AIM OF THE EXERCISE: All entries below need to be written out exactly, but without their pictures.

BEGIN TASK INPUTS

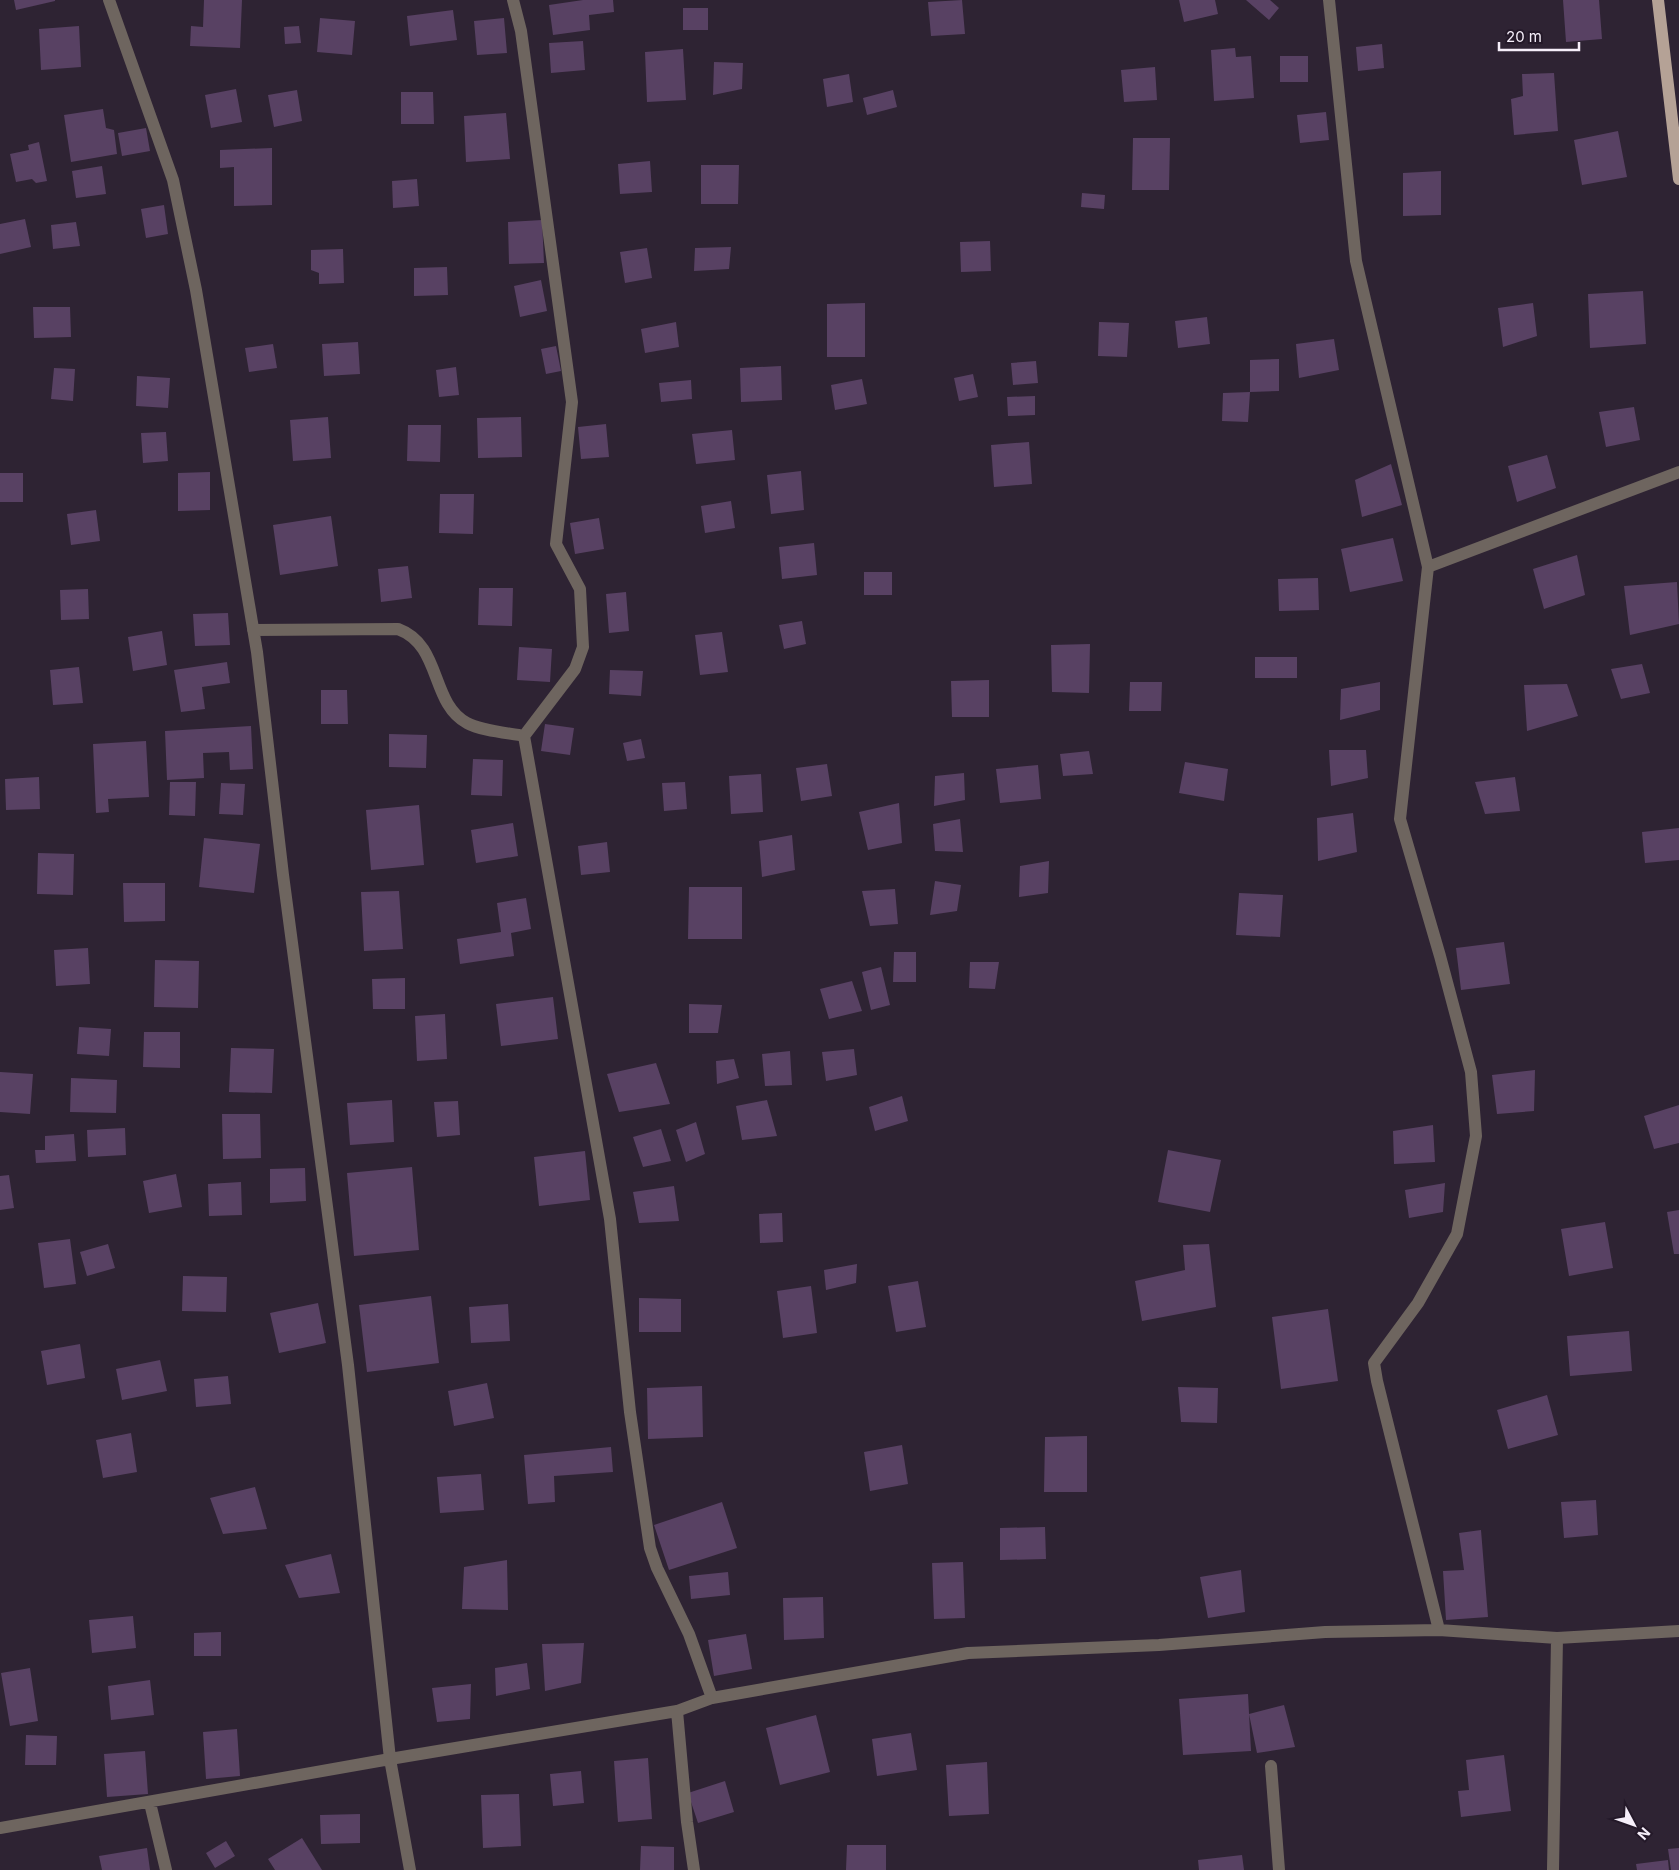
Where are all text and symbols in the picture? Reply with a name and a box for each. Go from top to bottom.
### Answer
scale bar [1499,20,1579,52]
text: 20 m [1506,27,1542,46]
north arrow [1609,1800,1659,1850]
text: N [1634,1824,1654,1843]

END TASK INPUTS

SOLUTION:
Where are all text and symbols in the picture? Reply with a name and a box for each. Go from top to bottom.
### Answer
scale bar [1499,20,1579,52]
text: 20 m [1506,27,1542,46]
north arrow [1609,1800,1659,1850]
text: N [1634,1824,1654,1843]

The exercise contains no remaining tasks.